GOAL OF THE EXERCISE
Among the lines below, the one containing "Mathematical Logic: Proof" opens the range and the one containing "Merkwürdig, die erste" closes it. Print that range exactly, without the pictures.

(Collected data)
· · · · ·

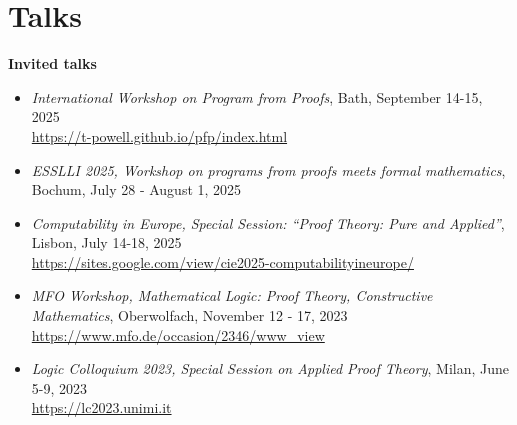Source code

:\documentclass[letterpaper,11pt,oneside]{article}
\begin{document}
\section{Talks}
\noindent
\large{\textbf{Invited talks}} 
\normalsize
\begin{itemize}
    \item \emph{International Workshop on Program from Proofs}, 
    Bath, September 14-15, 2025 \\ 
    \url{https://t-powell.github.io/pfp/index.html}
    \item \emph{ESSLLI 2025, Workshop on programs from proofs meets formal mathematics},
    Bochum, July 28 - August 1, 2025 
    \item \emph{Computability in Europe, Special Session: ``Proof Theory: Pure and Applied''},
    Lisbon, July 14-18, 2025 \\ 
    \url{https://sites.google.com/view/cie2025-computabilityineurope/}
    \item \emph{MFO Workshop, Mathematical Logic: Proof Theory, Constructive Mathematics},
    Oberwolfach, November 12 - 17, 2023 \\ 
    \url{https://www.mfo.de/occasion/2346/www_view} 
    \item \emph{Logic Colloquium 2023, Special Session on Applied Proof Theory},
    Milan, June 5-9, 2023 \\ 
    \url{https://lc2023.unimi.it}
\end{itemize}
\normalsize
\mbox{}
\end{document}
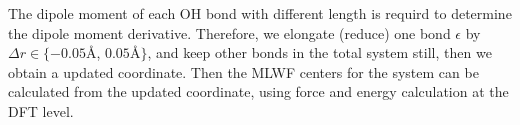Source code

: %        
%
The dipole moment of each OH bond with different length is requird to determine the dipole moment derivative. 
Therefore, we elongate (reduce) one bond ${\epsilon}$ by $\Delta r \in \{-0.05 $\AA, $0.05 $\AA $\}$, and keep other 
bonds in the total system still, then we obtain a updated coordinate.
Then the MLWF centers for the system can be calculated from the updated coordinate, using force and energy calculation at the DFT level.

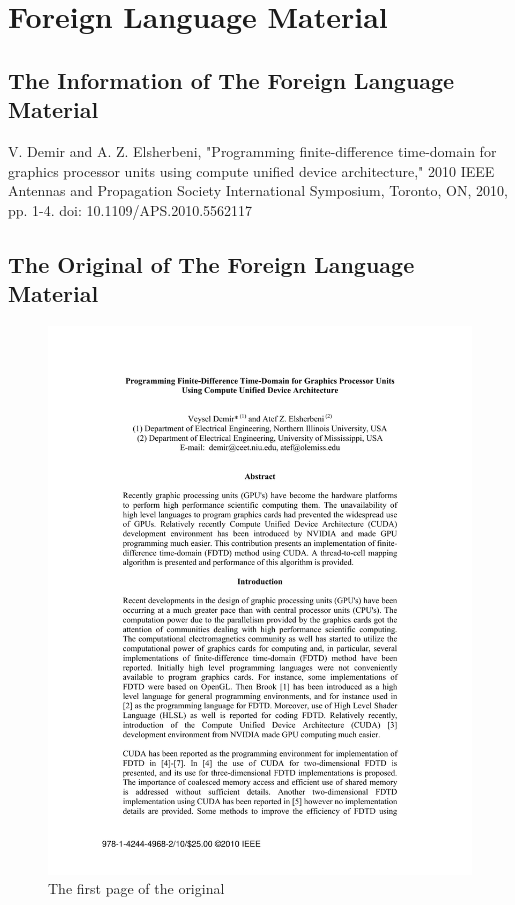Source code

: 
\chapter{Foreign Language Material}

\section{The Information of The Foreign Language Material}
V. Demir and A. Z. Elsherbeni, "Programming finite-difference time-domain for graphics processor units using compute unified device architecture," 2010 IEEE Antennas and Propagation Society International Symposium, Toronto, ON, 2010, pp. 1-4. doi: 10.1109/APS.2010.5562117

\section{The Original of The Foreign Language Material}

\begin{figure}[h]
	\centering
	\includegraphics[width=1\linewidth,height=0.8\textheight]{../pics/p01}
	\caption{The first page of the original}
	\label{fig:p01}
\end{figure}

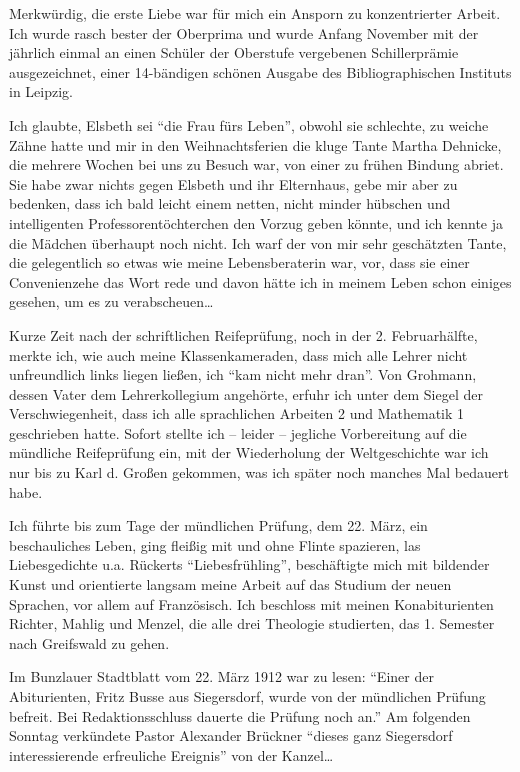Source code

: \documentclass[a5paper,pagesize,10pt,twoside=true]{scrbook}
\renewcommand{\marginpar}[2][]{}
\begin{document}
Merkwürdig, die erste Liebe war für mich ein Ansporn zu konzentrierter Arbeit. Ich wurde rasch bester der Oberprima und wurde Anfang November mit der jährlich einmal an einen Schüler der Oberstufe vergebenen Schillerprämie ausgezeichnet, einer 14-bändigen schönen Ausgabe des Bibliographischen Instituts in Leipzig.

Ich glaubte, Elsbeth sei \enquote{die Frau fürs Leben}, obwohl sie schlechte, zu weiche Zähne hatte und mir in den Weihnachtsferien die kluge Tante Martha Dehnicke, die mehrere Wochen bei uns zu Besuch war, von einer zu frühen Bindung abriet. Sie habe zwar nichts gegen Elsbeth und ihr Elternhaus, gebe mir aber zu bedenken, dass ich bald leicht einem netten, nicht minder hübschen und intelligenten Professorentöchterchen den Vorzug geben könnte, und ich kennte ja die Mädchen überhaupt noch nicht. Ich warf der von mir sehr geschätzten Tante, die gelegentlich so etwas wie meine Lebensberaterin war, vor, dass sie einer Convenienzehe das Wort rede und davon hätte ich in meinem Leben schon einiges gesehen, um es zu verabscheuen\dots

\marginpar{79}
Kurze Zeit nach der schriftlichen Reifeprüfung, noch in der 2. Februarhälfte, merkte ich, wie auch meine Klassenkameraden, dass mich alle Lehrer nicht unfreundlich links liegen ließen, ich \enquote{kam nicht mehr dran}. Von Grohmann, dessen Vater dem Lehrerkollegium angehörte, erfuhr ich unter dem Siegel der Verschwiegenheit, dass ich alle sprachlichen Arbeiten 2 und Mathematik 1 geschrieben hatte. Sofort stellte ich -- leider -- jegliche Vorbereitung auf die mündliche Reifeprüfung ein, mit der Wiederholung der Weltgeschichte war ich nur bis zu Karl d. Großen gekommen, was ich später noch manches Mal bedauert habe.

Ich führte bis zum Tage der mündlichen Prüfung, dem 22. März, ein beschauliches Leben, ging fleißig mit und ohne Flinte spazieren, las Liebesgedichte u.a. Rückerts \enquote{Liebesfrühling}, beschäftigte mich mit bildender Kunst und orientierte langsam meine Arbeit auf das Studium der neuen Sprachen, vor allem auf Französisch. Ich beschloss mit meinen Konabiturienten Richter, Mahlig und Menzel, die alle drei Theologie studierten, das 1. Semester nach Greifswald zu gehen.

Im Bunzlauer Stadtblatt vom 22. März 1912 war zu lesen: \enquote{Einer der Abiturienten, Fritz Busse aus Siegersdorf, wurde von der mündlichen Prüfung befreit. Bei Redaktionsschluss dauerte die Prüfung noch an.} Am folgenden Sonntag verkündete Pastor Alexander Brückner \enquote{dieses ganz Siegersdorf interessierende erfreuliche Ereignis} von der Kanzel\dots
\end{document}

· · · · ·

WRITTEN SOLUTION
    \item \emph{MFO Workshop, Mathematical Logic: Proof Theory, Constructive Mathematics},
    Oberwolfach, November 12 - 17, 2023 \\ 
    \url{https://www.mfo.de/occasion/2346/www_view} 
    \item \emph{Logic Colloquium 2023, Special Session on Applied Proof Theory},
    Milan, June 5-9, 2023 \\ 
    \url{https://lc2023.unimi.it}
\end{itemize}
\normalsize
\mbox{}
\end{document}
Source code

: %        
%
The dipole moment of each OH bond with different length is requird to determine the dipole moment derivative. 
Therefore, we elongate (reduce) one bond ${\epsilon}$ by $\Delta r \in \{-0.05 $\AA, $0.05 $\AA $\}$, and keep other 
bonds in the total system still, then we obtain a updated coordinate.
Then the MLWF centers for the system can be calculated from the updated coordinate, using force and energy calculation at the DFT level.

Source code

: 
\chapter{Foreign Language Material}

\section{The Information of The Foreign Language Material}
V. Demir and A. Z. Elsherbeni, "Programming finite-difference time-domain for graphics processor units using compute unified device architecture," 2010 IEEE Antennas and Propagation Society International Symposium, Toronto, ON, 2010, pp. 1-4. doi: 10.1109/APS.2010.5562117

\section{The Original of The Foreign Language Material}

\begin{figure}[h]
	\centering
	\includegraphics[width=1\linewidth,height=0.8\textheight]{../pics/p01}
	\caption{The first page of the original}
	\label{fig:p01}
\end{figure}

Source code

: \documentclass[a5paper,pagesize,10pt,twoside=true]{scrbook}
\renewcommand{\marginpar}[2][]{}
\begin{document}
Merkwürdig, die erste Liebe war für mich ein Ansporn zu konzentrierter Arbeit. Ich wurde rasch bester der Oberprima und wurde Anfang November mit der jährlich einmal an einen Schüler der Oberstufe vergebenen Schillerprämie ausgezeichnet, einer 14-bändigen schönen Ausgabe des Bibliographischen Instituts in Leipzig.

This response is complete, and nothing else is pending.